Simon Usborne has an extended piece for the Telegraph examining the difficult task UNESCO has in selecting and preserving heritage sites. A number of pressures make this a difficult task, from too many visitors to looting to environmental or other factors. Pictured here is Monte Albán near Oaxaca, Mexico. The site is reportedly under threat as its carvings are exposed to the elements, it has been looted, and a nearby fire damaged it in 2006. The site is a World Heritage Site, which brings visitors and attention, but not perhaps enough resources for protection, preservation or crowd management.

One difficulty is the huge number of sites the agency is responsible for:

Unesco insists all its sites adhere to strict rules about management and planning, but could it be that the task facing the organisation – effectively to protect the planet – has become so daunting as to be impossible? If it has, the man in charge must have one of the toughest jobs in the world. Speaking from his Paris office, Francesco Bandarin admits it’s a tall order. “Sometimes you feel it’s impossible to control everything, especially when you look at our founding principles,” he says. “Our list is growing and the number of requests is growing, and it seems like the more work you do the more you get. It’s a very big job – too big.”

> [Data to examine]:

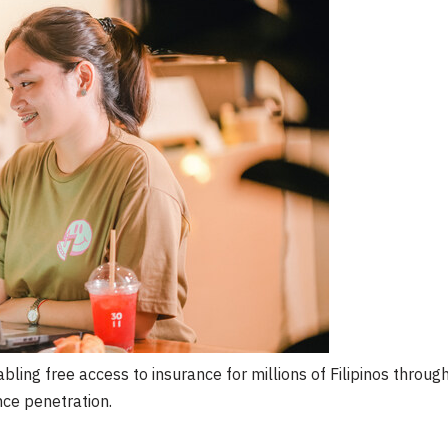
ling free access to insurance for millions of Filipinos through i
nce penetration.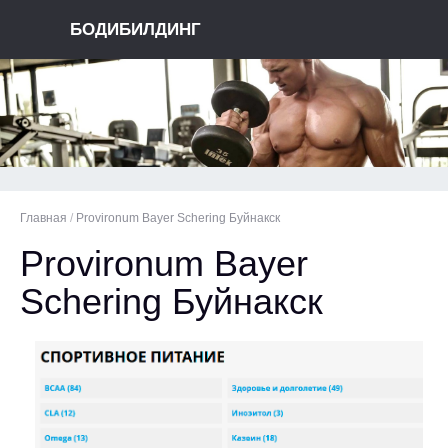
БОДИБИЛДИНГ
Главная
/
Provironum Bayer Schering Буйнакск
Provironum Bayer
Schering Буйнакск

> [Task instructions]: Reproduce the stretch of the UNESCO heritage sites text from "Simon Usborne has" through "or crowd management.", word for word. The data stands apart from the text on UNESCO heritage sites.

> [Reply to the exercise]:
Simon Usborne has an extended piece for the Telegraph examining the difficult task UNESCO has in selecting and preserving heritage sites. A number of pressures make this a difficult task, from too many visitors to looting to environmental or other factors. Pictured here is Monte Albán near Oaxaca, Mexico. The site is reportedly under threat as its carvings are exposed to the elements, it has been looted, and a nearby fire damaged it in 2006. The site is a World Heritage Site, which brings visitors and attention, but not perhaps enough resources for protection, preservation or crowd management.